Vor gut drei Jahren wurde bei mir im wahrsten Sinne des Wortes der Stecker gezogen. Beim Flippern nennt man es "tilt", bei mir war es der vermeintliche Anfang vom Ende. Auf dem Papier stand "Burnout", sie hätten auch "Gänseblümchen" draufschreiben können. Wichtig ist mir: Meine Ärzte und meine Krankenkasse haben mir mein Leben gerettet. Viele Artikel und mediale Äußerungen haben mich natürlich in meiner Situation stark verunsichert. Ihr Artikel ist der erste, der sich konstruktiv mit diesem Thema auseinandersetzt.

Heute kann ich mich über meine Krankheit ohne Selbstzweifel und Beschämungen äußern. Nicht der Begriff Burnout ist maßgebend, es ist die Selbstverständlichkeit, mit der fehlbesetzte Vorgesetzte fleißige, intelligente und loyale Mitarbeiter führen, ohne ihren Wert zu erkennen, zu fordern und zu fördern. Der Mitarbeiter wird Mittel zum Zweck für deren eigene Erfolge. Anerkennung ist ein Fremdwort.

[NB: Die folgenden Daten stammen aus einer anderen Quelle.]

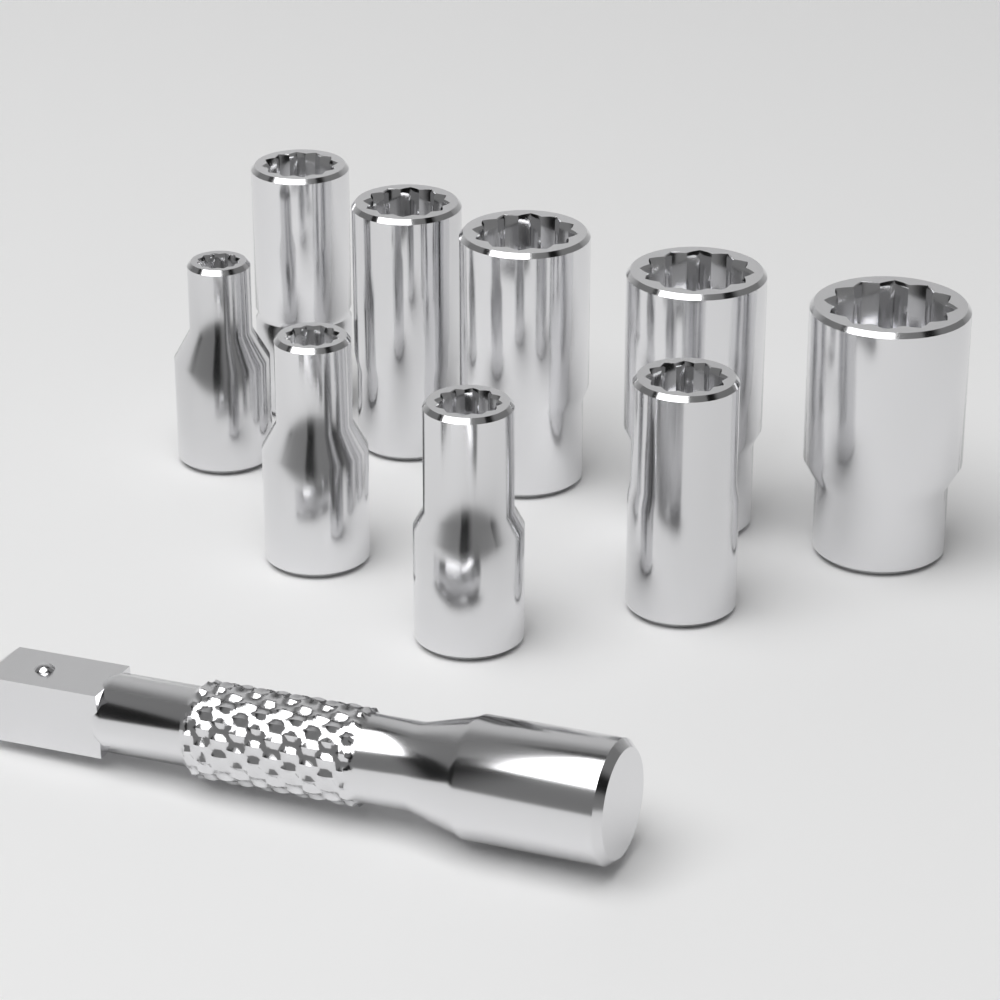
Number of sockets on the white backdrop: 9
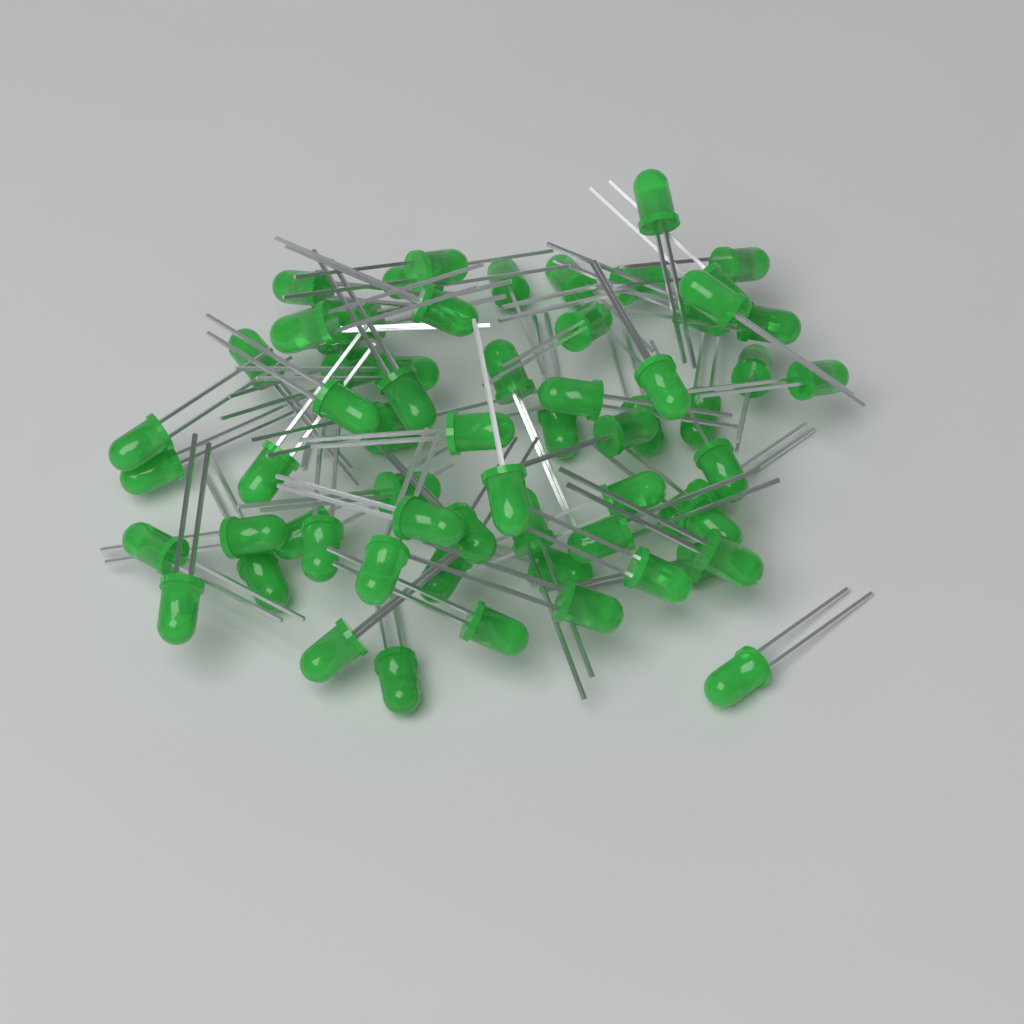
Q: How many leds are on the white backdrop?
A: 65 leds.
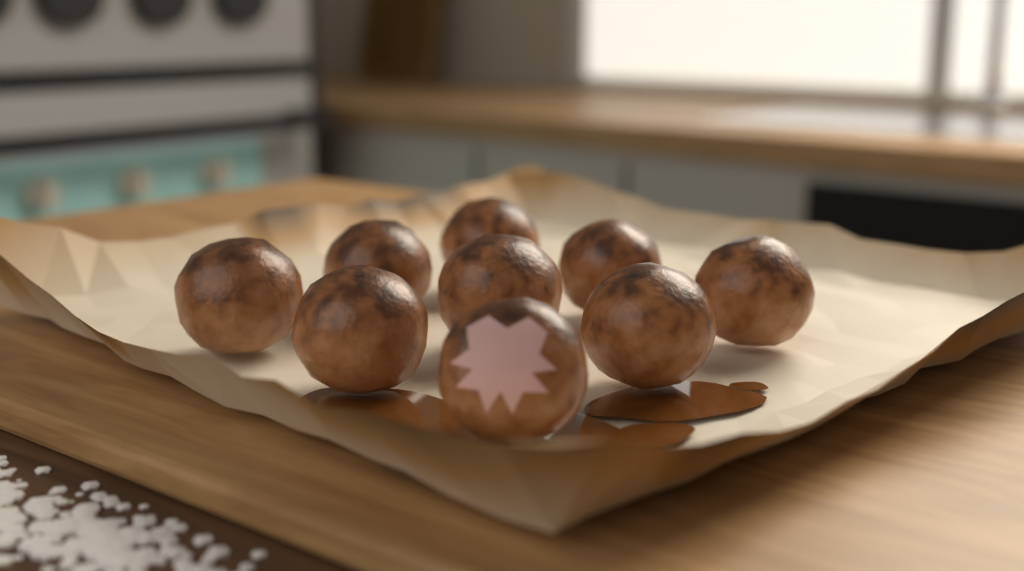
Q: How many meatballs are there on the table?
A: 9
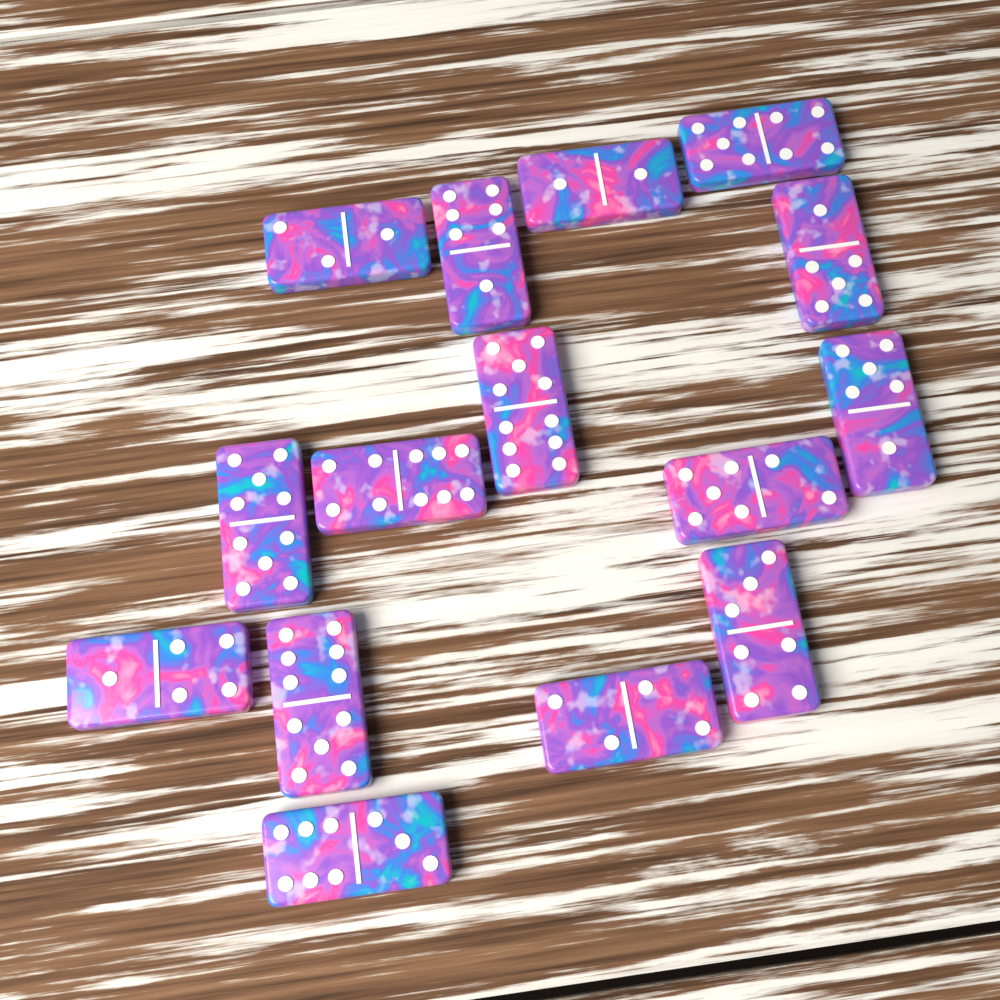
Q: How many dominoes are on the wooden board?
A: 15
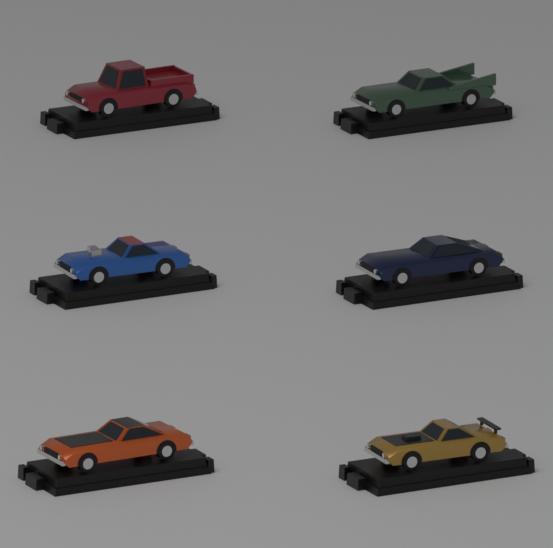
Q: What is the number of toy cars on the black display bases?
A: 6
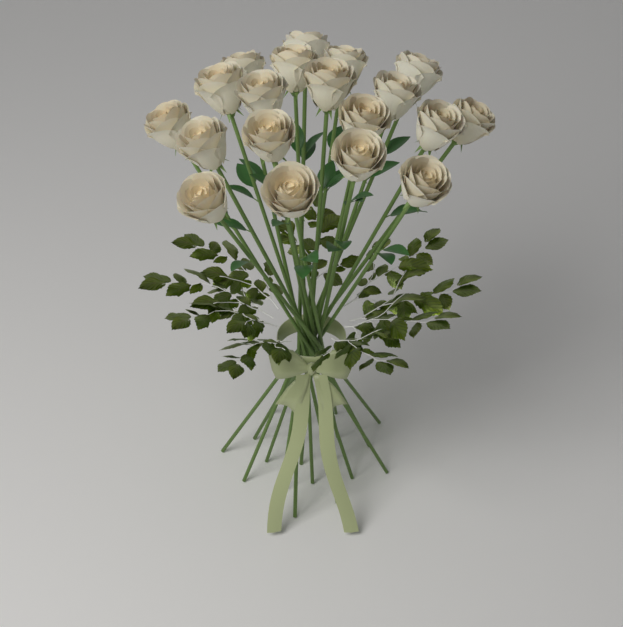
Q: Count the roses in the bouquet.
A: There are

Natürlich ist auch mein Verhalten und mein Sein in der Arbeitswelt mit daran schuld, dass ich ausgebrannt war. Rückblickend bin ich dankbar für diese schwierige Zeit. Es war für mich der Anfang eines neuen Lebens. Heute bin ich selbstständig, habe ein kleines Geschäft und bereite meinen Kunden viel Freude. Ich arbeite mehr denn je, und es geht mir besser denn je.

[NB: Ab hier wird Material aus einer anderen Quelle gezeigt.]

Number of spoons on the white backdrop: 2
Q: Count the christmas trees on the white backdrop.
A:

Sie haben es treffend formuliert. Es ist der Sinn einer Arbeit und die Anerkennung, in meinem Fall von meinen Kunden, die eine Flamme wieder zum Lodern bringt. Nennt es, wie ihr wollt. Mir ist es egal. Ich möchte jedem, der sich in solch einer Situation befindet, einfach nur Mut zusprechen, etwas in seiner Welt zu ändern.

brand eins 06/2013 Selbstzünder

Hagen Dorow, Hamburg

Ein wunderbarer Artikel. Doch zu kurz gegriffen. Ausgebrannt sein rührt sicher nicht allein vom Druck einer Fremdbestimmtheit her. Der Buddhismus geht davon aus, dass wir allem gewachsen sind, wenn wir die aus unserer Kindheit herrührenden Urängste umarmen und lieben lernen. Dann sei Glück und Freude möglich. Bestimmend für die individuelle Resilienz ist zudem nicht nur der fremde, sondern auch mein Anspruch an mich und meinen Erfolg. Und zuletzt: Mein Talent und meine Intelligenz bestimmen meinen Erfolg mit, möglicherweise überschätze ich mich und gestehe mir eine berufliche Überforderung nicht ein. Aber der Abschluss stimmt dann ja wieder: Ich kann auch anders.

brand eins 06/2013 Kunst wirkt

Michael Poschmann, Berlin

Seltsam. Da stellt man den Mitarbeitern ungefragt gut gemeinte Kunst ins Haus oder verbaut sie dort. Was wäre, wenn die Mitarbeiter mit den Künstlern diese Arbeit gemeinsam leisteten? Und jedes Jahr zusammen mit immer neuen Künstlern in ihrem "Atelier in der Arbeit" schöpferisch sein dürften? Dann könnte man sagen "Kunst bewirkt". Und es wäre, während dieser Kommunikation der besonderen Art, "drum herum" noch sehr viel mehr möglich.

Korrekturen: Im Beitrag "Selbstzünder" wurde aus dem Alexianer Krankenhaus in Köln versehentlich ein "Alexandria Krankenhaus". Und der durchschnittliche Ticket-Preis für ein Heimspiel der SpVgg Greuther Fürth (Welt in Zahlen, brand eins 06/2013) lag in der Saison 2012/13 bei 27 Euro und nicht - wie angegeben - bei 45,38 Euro. Wir hatten uns auf eine veraltete Statistik bezogen.